I would like to talk with anyone about this.
Specialist Williams- As a former field artilleryman, I understand how hard it is to translate what we do ("blow stuff up") into civilian-speak. First and foremost, have one of your non-military buddies review the resume, or share it with any of us via ACP. We're happy to help with the translation. But in general, and most importantly, you need to remember that even though a skill doesn't seem relevant to civilians, it really can be. For example, in artillery an E4 might be the Number Two man on a howitzer. He preps and fuzes the rounds prior to firing. Not very applicable to, say, Microsoft. But on a resume he can say that he "ensured specific technical requirements were set and performed quality and control checks prior to execution." Or, "critical member of the team responsible for the first phase of the service line, upon which mission success was reliant." It may sound flowery, but everything we did in the army can translate in some way. Just need to get out of the mindset of how it served the army, and into how it could serve the civilian world. Think about what is important to companies- teamwork, quality, on-time delivery, leadership, project management, organization, tech enablement, etc. If you focus your resume bullets in those terms, and fit your skills into them, you should have no problem. Good luck, and if there is a way to connect privately, I'm happy to help further!
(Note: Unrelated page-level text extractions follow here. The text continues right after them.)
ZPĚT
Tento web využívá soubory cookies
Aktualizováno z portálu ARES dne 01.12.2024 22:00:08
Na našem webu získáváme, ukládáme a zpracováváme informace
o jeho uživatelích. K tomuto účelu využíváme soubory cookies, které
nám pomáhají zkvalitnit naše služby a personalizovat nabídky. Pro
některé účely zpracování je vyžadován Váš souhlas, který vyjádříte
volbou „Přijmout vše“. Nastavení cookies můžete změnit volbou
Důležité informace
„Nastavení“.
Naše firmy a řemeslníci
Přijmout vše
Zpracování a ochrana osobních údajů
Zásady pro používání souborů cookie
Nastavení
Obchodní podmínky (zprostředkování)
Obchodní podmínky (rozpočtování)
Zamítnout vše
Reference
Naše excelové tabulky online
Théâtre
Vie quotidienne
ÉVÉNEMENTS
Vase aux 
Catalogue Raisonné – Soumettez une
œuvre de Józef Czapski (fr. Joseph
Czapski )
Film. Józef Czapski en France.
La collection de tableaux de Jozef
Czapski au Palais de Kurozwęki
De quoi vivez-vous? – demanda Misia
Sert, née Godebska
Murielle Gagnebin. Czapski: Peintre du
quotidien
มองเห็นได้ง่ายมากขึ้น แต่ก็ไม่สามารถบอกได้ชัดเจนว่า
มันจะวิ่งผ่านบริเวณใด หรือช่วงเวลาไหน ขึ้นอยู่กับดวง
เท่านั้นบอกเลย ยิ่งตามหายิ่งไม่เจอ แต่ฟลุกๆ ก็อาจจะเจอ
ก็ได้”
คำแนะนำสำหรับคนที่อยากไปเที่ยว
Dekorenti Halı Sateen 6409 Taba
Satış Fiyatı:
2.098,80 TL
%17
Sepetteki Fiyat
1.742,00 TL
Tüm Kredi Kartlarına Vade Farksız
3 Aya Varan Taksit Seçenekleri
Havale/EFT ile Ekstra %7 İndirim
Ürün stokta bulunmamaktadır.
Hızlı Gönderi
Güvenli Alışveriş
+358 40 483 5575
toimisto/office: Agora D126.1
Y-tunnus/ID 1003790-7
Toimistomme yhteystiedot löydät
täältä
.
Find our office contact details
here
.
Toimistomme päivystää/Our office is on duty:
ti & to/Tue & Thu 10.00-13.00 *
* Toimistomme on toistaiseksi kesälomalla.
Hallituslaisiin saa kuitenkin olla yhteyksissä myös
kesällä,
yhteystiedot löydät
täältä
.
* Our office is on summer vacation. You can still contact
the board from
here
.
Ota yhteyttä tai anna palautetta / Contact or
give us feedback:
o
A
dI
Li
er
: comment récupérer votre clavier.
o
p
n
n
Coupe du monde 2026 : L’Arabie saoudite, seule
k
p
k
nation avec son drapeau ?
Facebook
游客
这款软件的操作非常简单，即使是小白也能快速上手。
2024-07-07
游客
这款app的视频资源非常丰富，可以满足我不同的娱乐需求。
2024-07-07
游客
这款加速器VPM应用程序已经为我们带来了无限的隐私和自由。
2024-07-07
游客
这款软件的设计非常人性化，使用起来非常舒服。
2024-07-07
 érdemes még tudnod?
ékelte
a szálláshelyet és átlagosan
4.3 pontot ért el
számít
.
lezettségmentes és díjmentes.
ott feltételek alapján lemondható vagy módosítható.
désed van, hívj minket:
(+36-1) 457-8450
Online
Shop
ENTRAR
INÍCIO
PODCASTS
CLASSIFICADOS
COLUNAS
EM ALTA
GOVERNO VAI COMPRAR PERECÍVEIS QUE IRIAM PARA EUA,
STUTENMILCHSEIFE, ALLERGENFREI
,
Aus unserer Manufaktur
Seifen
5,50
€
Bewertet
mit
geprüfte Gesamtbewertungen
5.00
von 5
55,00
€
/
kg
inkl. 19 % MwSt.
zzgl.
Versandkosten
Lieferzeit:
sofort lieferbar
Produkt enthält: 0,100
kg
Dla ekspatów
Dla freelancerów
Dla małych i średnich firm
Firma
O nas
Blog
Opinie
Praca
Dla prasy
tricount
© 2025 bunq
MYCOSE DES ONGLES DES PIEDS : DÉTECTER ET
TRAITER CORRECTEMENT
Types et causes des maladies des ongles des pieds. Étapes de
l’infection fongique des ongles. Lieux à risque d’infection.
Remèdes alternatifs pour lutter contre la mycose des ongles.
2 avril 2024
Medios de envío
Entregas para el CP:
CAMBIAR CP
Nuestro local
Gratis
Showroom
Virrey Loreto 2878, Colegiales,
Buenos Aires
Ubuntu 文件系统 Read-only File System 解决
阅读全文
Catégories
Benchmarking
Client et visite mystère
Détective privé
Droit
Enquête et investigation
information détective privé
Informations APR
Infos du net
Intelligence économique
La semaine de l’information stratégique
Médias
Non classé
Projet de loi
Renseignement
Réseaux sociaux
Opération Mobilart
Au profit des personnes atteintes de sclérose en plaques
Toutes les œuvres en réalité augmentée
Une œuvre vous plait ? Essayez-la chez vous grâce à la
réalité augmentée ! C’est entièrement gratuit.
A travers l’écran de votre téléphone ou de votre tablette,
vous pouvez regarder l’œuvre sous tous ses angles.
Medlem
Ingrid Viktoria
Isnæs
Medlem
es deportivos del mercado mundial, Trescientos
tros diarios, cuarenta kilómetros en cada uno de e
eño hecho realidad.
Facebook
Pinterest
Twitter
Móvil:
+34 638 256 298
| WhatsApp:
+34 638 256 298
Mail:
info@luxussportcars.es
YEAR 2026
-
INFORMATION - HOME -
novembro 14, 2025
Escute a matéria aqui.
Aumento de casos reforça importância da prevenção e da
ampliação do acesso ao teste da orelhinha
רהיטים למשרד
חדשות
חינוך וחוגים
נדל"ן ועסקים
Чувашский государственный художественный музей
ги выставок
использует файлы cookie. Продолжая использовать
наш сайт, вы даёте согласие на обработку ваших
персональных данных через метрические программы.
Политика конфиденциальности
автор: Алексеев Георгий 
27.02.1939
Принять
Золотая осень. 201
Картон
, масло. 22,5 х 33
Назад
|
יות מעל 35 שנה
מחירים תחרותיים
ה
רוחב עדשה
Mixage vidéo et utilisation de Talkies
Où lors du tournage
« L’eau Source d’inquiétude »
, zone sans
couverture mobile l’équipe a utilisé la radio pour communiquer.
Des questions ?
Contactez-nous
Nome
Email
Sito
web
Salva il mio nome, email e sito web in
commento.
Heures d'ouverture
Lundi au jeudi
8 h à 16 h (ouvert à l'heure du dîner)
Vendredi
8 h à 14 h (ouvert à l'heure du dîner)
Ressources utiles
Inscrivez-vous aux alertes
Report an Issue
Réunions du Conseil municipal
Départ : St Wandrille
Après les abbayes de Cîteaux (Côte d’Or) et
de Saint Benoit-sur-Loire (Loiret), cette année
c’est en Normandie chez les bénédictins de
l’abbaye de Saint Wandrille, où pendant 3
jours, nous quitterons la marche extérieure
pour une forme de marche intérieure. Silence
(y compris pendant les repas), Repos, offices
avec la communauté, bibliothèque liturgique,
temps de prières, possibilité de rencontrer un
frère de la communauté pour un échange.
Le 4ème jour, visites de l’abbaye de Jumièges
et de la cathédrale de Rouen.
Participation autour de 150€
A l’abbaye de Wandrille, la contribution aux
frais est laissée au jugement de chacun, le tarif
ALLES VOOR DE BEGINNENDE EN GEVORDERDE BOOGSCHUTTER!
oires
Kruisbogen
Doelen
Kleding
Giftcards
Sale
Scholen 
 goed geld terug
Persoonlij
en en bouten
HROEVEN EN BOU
Always willing to help with this -- plus information that I've directed to veterans' issues on 212-careers.com. Could definitely start by reviewing your resume for you. Please send a copy to me.
Specialist Williams -
Of course it would help to answer your question if you would have described your skill set. My advice would be to search the Internet, describing these skills in detail. On paper, focus on how these skills could solve business problems and help companies achieve their objectives.
Sorry I couldn’t be more helpful. Good luck.